- Required actions -
(a) Can you transcribe the commentary on the Westboro Baptist Church below in full, word for word?
(b) How many lines of the records contain the string "True", counting case? Reply with the number alone.

- Passage for review -
+===+

I've written often here on the theme that morons don't necessarily deserve full rights. This case makes the point to a tee, because the Westboro Baptist Church family are a pack of spiritual degenerates on top of being fundamentally stupid. (Click that link and take a gander at their various 'Love Crusades' and tell me you don't agree).
Our society is not just a bunch of folks thrown together who happen to interact fortuitously and conveniently get along. Our shared culture works because the majority of people hold to certain basic standards of decency despite all the other differences.
The Phelps-Roper clan, with their bizarre, surreal, other-worldly activism, extrapolating from anti-gay to anti-soldier, is only a hair's distance away from eating the poison and going to bed in matching t-shirts and tennis shoes.
This is Jim Jones, Hale-Bopp, 'religious' insanity in its highest form, friends. These 'churchgoers' are not frothing at the mouth, and in fact they are prosperous, functioning, totally literate people. That's dangerous.
And we're letting them roam free to infiltrate the holiest public ceremonies for our greatest citizens. That ain't right.

+===+

- Task inputs -
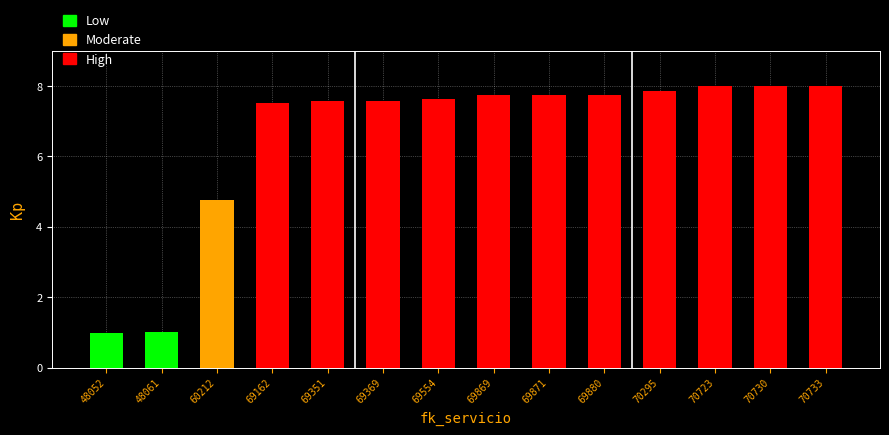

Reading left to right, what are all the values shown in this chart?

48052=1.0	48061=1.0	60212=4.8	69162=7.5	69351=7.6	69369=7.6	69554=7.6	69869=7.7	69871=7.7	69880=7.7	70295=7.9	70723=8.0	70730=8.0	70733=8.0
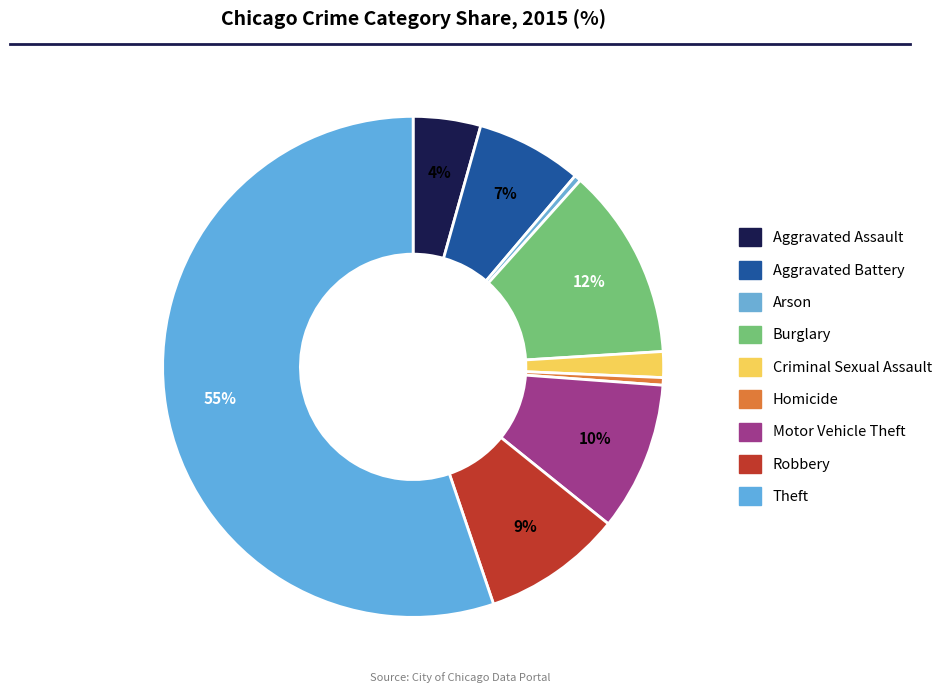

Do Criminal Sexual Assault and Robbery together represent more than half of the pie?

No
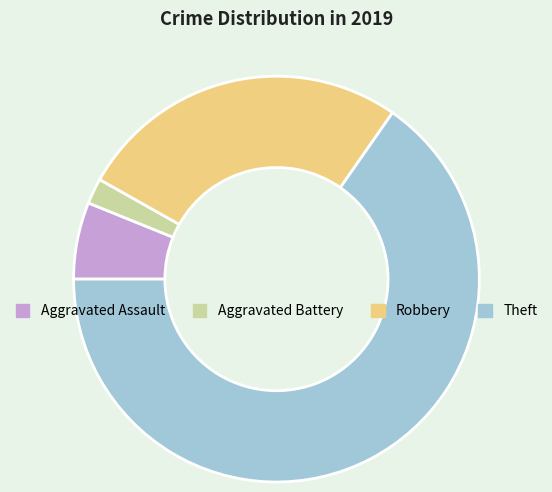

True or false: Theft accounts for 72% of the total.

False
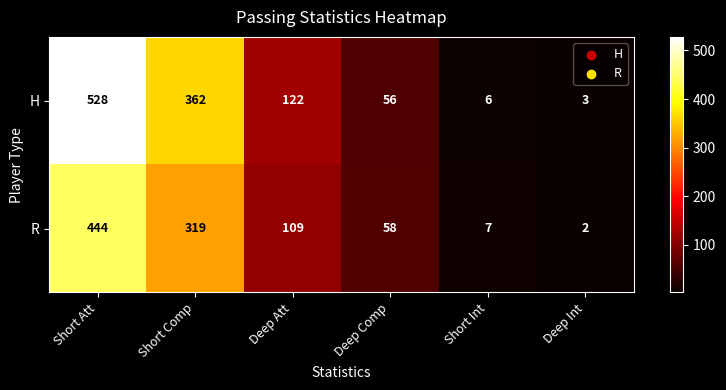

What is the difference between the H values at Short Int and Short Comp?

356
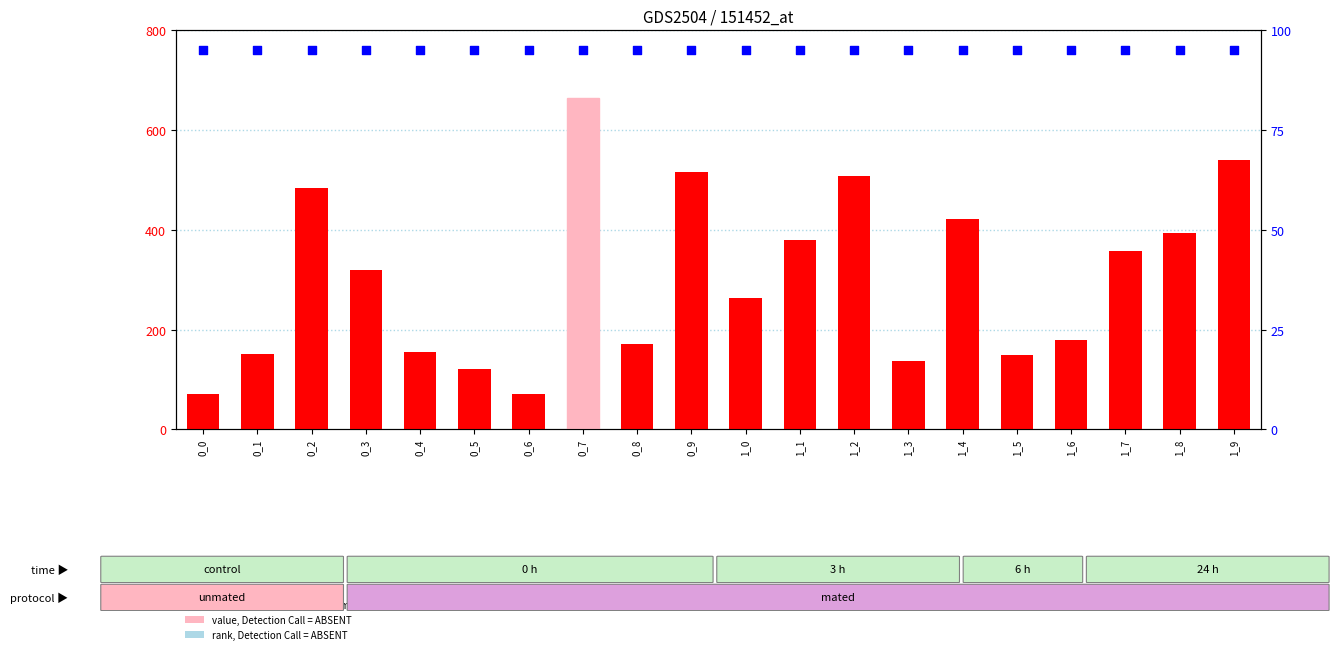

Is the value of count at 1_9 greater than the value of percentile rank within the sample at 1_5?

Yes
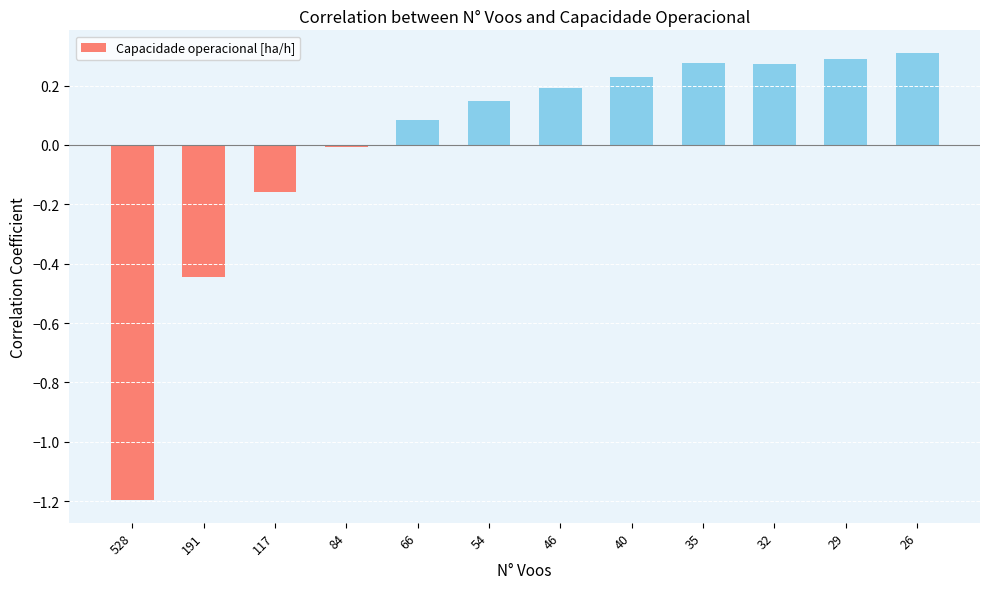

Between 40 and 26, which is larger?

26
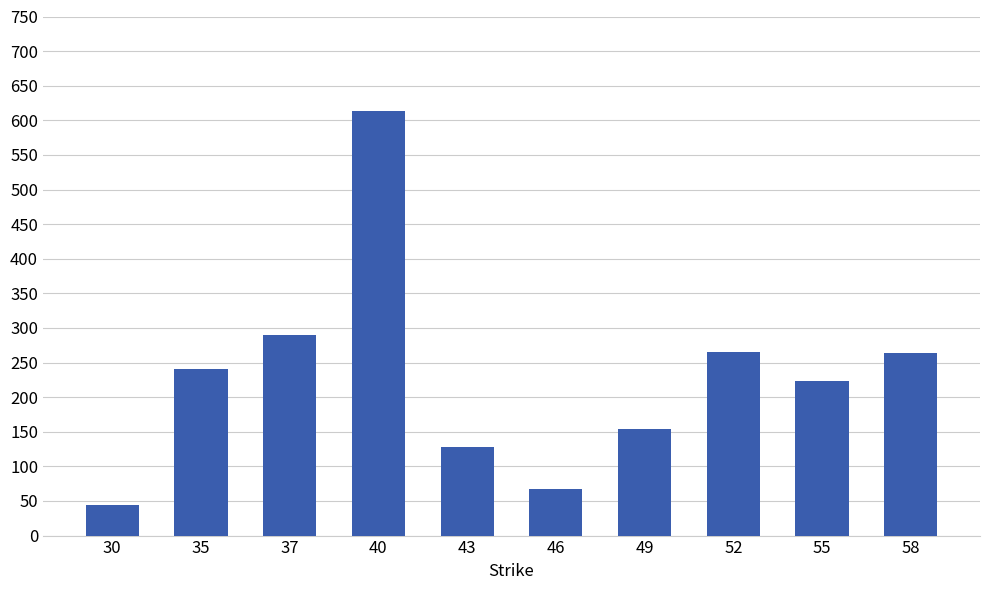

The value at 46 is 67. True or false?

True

+===+

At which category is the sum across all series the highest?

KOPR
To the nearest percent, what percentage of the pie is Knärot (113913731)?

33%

+===+

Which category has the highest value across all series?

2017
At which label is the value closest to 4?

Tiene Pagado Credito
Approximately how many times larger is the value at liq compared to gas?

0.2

+===+

- Solutions by task -
(a)
I've written often here on the theme that morons don't necessarily deserve full rights. This case makes the point to a tee, because the Westboro Baptist Church family are a pack of spiritual degenerates on top of being fundamentally stupid. (Click that link and take a gander at their various 'Love Crusades' and tell me you don't agree).
Our society is not just a bunch of folks thrown together who happen to interact fortuitously and conveniently get along. Our shared culture works because the majority of people hold to certain basic standards of decency despite all the other differences.
The Phelps-Roper clan, with their bizarre, surreal, other-worldly activism, extrapolating from anti-gay to anti-soldier, is only a hair's distance away from eating the poison and going to bed in matching t-shirts and tennis shoes.
This is Jim Jones, Hale-Bopp, 'religious' insanity in its highest form, friends. These 'churchgoers' are not frothing at the mouth, and in fact they are prosperous, functioning, totally literate people. That's dangerous.
And we're letting them roam free to infiltrate the holiest public ceremonies for our greatest citizens. That ain't right.

(b) 3